Neoplastic meningitis (NM) is a debilitating and increasingly frequent neurological complication of cancer characterized by infiltration of tumor cells into the leptomeninges and the subarachnoid space. Although NM is rarely curable, combined intrathecal chemotherapy and focal radiation can improve disease-related symptoms and survival. Hydrocephalus occurs in a significant proportion of patients, is associated with poor prognosis and reduced quality of life, and usually precludes the use of intrathecal therapy.

Methods

Since January of 2005, the authors have used a combined treatment approach for patients with both NM and hydrocephalus that employs a subcutaneously placed reservoir connected in series to an on/off valve and a ventriculoperitoneal shunt for both diversion of CSF and injection of intrathecal chemotherapy. They conducted a retrospective, case-controlled study from 2 independent institutions to review their experience.

Results

Twenty-four patients with NM and hydrocephalus underwent placement of a CSF reservoir-on/off valve-ventriculoperitoneal shunt (RO-VPS) construct. There was no perioperative mortality, and there were only 2 minor complications. One shunt failure and no shunt-associated infections were observed over a median of 28 weeks of follow-up. Symptomatic improvement and improved performance status were seen in 20 patients (83.3%) and were sustained over 6 months. Eighteen patients received intraventricular chemotherapy without unexpected toxicity, and cytological responses were found in 11 patients (61.1%).

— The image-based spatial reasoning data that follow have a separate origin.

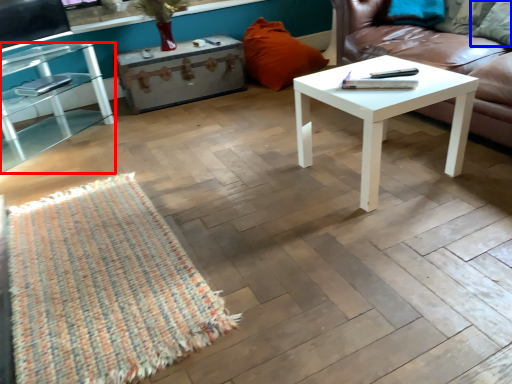
Question: Which of the following is the farthest to the observer, table (highlighted by a red box) or pillow (highlighted by a blue box)?

Choices:
 (A) table
 (B) pillow

Answer: (B)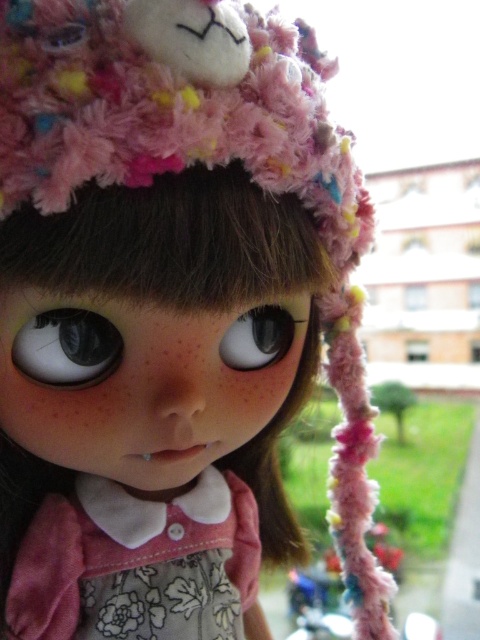
Question: Among these points, which one is farthest from the camera?

Choices:
 (A) (240, 368)
 (B) (67, 547)
 (C) (99, 333)

Answer: (B)

Question: Is matte black eye at center in front of glossy plastic eye at center?

Choices:
 (A) no
 (B) yes

Answer: (B)

Question: Is matte black eye at center bigger than glossy plastic eye at center?

Choices:
 (A) no
 (B) yes

Answer: (A)

Question: Which point is closer to the camera?

Choices:
 (A) floral fabric dress at center
 (B) glossy plastic eye at center
 (C) matte black eye at center

Answer: (C)

Question: Which object is closer to the camera taking this photo?

Choices:
 (A) floral fabric dress at center
 (B) matte black eye at center

Answer: (B)

Question: Considering the relative positions of floral fabric dress at center and matte black eye at center in the image provided, where is floral fabric dress at center located with respect to matte black eye at center?

Choices:
 (A) right
 (B) left

Answer: (A)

Median progression-free and overall survival was 14 and 31 weeks, respectively. Compared with a contemporaneous comparison group of 24 demographically matched patients with NM who underwent CSF reservoir placement only, those who received RO-VPS constructs (p = 0.02) and had primary diagnosis of breast cancer (p = 0.04) had significant advantage in overall survival.

Conclusions

A combined RO-VPS system is safe and practical to install, results in symptomatic improvement in most patients, and allows uncomplicated and effective administration of intrathecal chemotherapy in patients with NM. Cerebrospinal fluid diversion surgery should be considered in NM patients in conjunction with intrathecal and systemic treatments.